Medical Claim Cannot Be Denied Solely For Having Undergone Emergency Treatment In A Hospital Not Prescribed In Govt Order: J&K&L High Court
The Jammu and Kashmir and Ladakh High Court recently ruled that an employee cannot be denied medical reimbursement solely on the ground that he had undergone treatment in a speciality hospital by himself, which was not at all recognized or approved by the State or not included in the Government order."The amount of medical reimbursement is constitutional obligation towards sufferer which...
The Jammu and Kashmir and Ladakh High Court recently ruled that an employee cannot be denied medical reimbursement solely on the ground that he had undergone treatment in a speciality hospital by himself, which was not at all recognized or approved by the State or not included in the Government order.
"The amount of medical reimbursement is constitutional obligation towards sufferer which is a beneficial legislation in a welfare State for its employees, therefore, the rules and instructions formulated should be construed liberally in favour of the employees for granting them the relief rather than to adopt the wooden attitude to deprive the person of his/her dues."
The observations were made by Justice Wasim Sadiq Nargal in a plea wherein the petitioner had sought a writ of mandamus commanding upon the respondents to settle down their medical claims in respect of the treatment provided to the deceased-husband of the lead Petitioner.
The facts of the instant case were that the deceased, while performing his duties, got seriously ill and was shifted to Government Medical College Hospital, Jammu in the year 2009. Since his health condition continued to deteriorate, he was shifted to Apollo Hospital, New Delhi in the Emergency Wing where doctors attended him and he was advised certain tests to be carried out. On the basis of tests conducted on him, the deceased was diagnosed as suffering from blood cancer.
Since the family of the deceased did not have enough resources to get him treated in the Apollo Hospital at New Delhi, he came to be shifted to the All India Institute of Medical Sciences, New Delhi (AIIMS) in a serious condition where he came to be admitted in the Emergency Wing, where the petitioners felt that the response of the doctors towards the deceased was not good, as such, finding no alternative the deceased was shifted back to Apollo Hospital, New Delhi for chemotherapy.
Adjudicating upon the matter, Justice Nargal observed that it is an admitted position that the husband of petitioner No. 1 has undergone the treatment for blood cancer from Apollo Hospital as is evident from the medical bills.
Explaining the "BSNL Employees Medical Reimbursement Policy" which squarely covered the instant case, Justice Nargal observed that it is emphatically clear that by virtue of clause 2.2.0, an employee (including retired employee) and his/her dependants shall be entitled to reimbursement of expenses at the approved rates at all hospitals recognized from time to time by the management.

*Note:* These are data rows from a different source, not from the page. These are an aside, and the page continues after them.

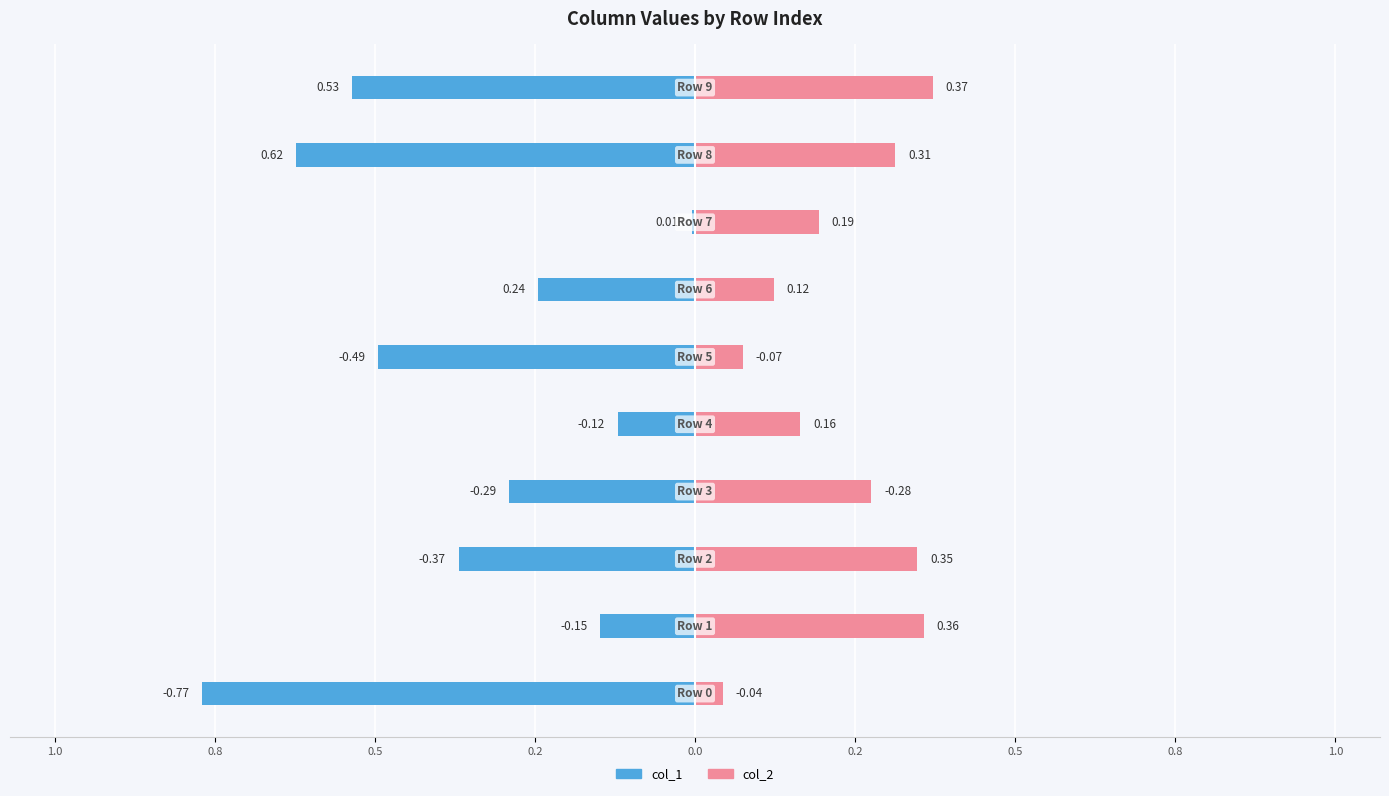

The value of col_1 at 1.0 is -0.1. True or false?

True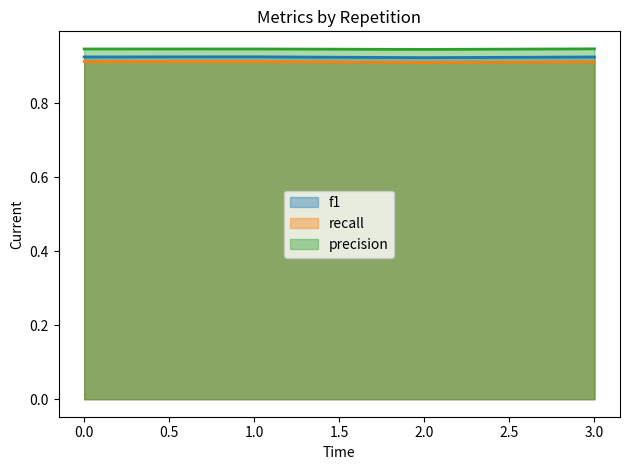

List the labels in order of f1 value, largest first.

1, 0, 3, 2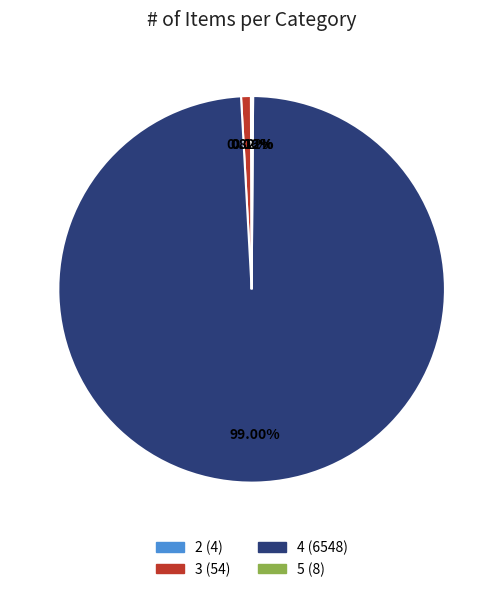

Which slice is the largest?

4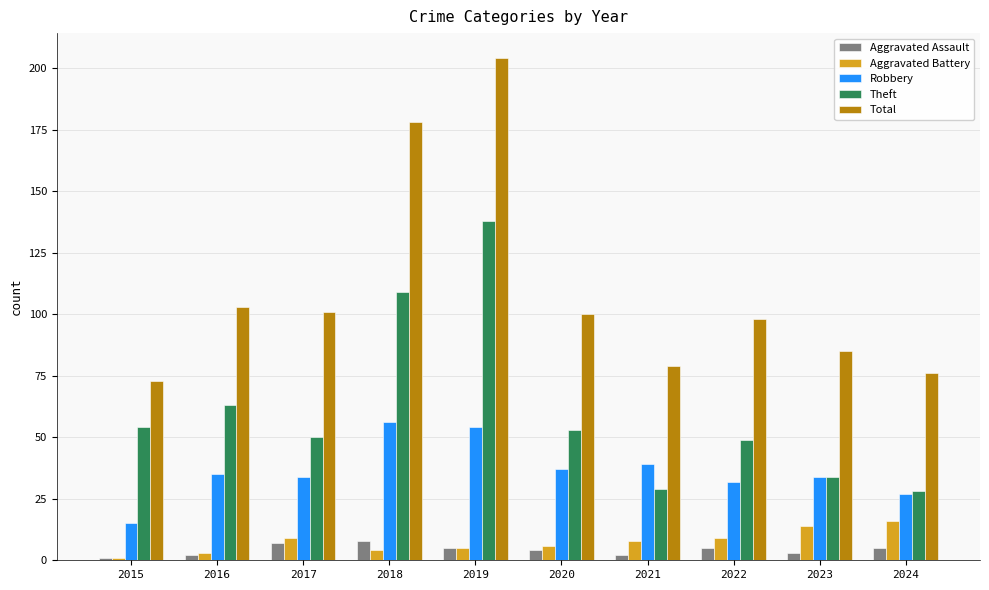

What is the difference between the highest and lowest values at 2016?

101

"The aforesaid Scheme also provides for recognized hospitals/nursing homes and clause 2.2.2 provides that in emergency cases, the reimbursement would be allowed for treatment in non-recognized hospital with the approval of CGM for field office employees and concerned Director of BSNL Board for C.O. employees", the bench underscored.
Vouching for a liberal application of the scheme the bench maintained that the respondents have to keep in mind that the technicality of the rules and regulations are not required to be followed just in a mechanical manner so as to frustrate the very purpose of the Scheme. Each case has to be examined on its own facts before taking any final decision and it goes without saying that to preserve health and medical aid in furtherance of the self preservation is a part of right of life as envisaged under Article 21 of the Constitution of India and in the present case, the petitioners are held entitled for medical reimbursement of their expenses, said the court.
Fortifying the adopted position the bench found it worthwhile to record the observations of Supreme Court in Shiv Kant Jha Vs. Union of India reported as 2018,
"The right to medical claim cannot be denied merely because the name of the hospital is not included in the Government Order. The real test must be the factum of treatment. Before any medical claim is honoured, the authorities are bound to ensure as to whether the claimant had actually taken treatment and the factum of treatment is supported by records duly certified by Doctors/Hospitals concerned. Once, it is established, the claim cannot be denied on technical grounds".
Allowing the petition the court directed the respondents to process the medical bills of the deceased and release the same in favour of the petitioners within a period of two months from the date the copy of this order is served upon respondents in respect of which all the bills required have already been submitted by the petitioners besides completing all the medical formalities.
Case Title : Bimla Ji Bhat & Ors Vs Union of India.